* DIRECTIONS FOR THIS TASK
Copy the part that opens with the line containing "FLORIST CHOICE" and closes with the line containing "RAEng funding opportunities open", swapping "BUY NOW" for "ORDER NOW" and keeping every other line the same. Don't include the pictures.

--

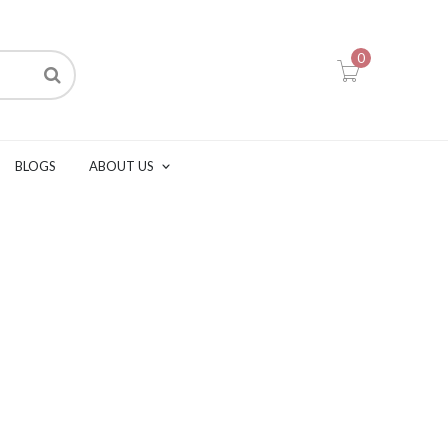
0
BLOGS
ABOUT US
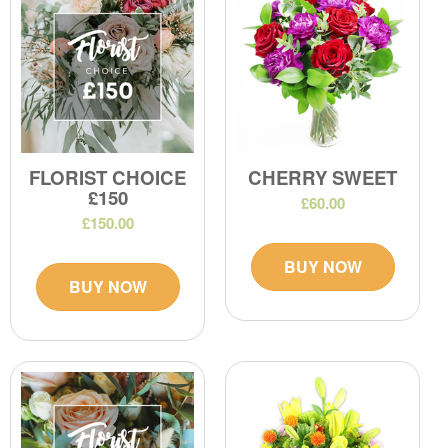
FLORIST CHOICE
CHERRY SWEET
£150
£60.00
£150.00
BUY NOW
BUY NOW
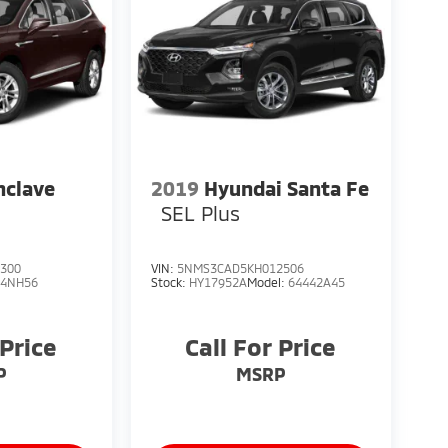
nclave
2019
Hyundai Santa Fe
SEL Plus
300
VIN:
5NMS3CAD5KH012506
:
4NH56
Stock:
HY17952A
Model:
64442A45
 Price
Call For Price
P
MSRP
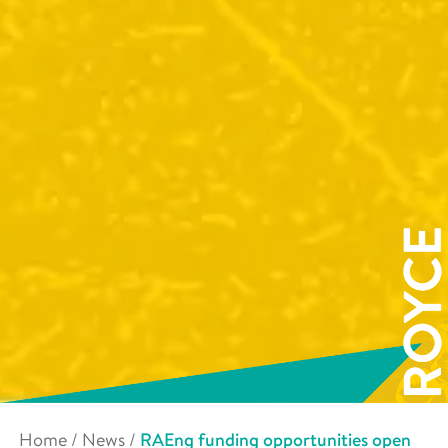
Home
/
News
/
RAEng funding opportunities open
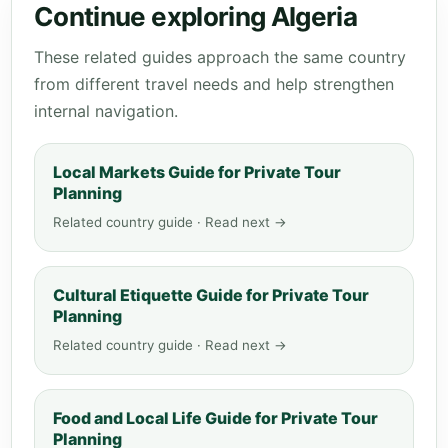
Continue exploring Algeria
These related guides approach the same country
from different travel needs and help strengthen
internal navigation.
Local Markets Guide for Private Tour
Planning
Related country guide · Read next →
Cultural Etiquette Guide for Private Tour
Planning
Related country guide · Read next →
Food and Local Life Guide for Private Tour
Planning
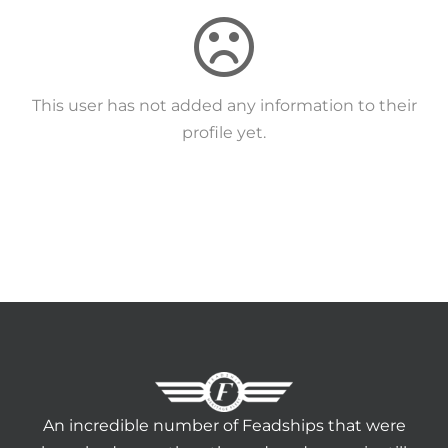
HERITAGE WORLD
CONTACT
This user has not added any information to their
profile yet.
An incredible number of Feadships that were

--

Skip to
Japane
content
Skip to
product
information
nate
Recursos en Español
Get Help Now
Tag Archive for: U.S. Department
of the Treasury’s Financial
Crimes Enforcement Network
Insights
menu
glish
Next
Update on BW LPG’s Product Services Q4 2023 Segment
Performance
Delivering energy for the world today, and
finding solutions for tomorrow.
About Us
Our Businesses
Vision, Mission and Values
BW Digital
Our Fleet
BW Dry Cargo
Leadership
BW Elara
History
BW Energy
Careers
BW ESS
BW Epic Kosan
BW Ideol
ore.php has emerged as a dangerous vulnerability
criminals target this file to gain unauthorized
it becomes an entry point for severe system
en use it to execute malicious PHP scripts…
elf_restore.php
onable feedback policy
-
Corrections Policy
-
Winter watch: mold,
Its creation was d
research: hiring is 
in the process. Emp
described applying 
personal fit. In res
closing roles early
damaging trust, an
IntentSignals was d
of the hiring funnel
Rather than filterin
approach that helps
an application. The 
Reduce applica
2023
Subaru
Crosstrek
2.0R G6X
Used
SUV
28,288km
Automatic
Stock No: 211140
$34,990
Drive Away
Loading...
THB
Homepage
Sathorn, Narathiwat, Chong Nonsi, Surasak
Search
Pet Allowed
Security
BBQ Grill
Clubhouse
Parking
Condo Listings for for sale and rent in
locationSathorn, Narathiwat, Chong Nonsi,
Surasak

--

* RESPONSE FOR THIS EXERCISE
FLORIST CHOICE
CHERRY SWEET
£150
£60.00
£150.00
ORDER NOW
ORDER NOW
nclave
2019
Hyundai Santa Fe
SEL Plus
300
VIN:
5NMS3CAD5KH012506
:
4NH56
Stock:
HY17952A
Model:
64442A45
 Price
Call For Price
P
MSRP
Home
/
News
/
RAEng funding opportunities open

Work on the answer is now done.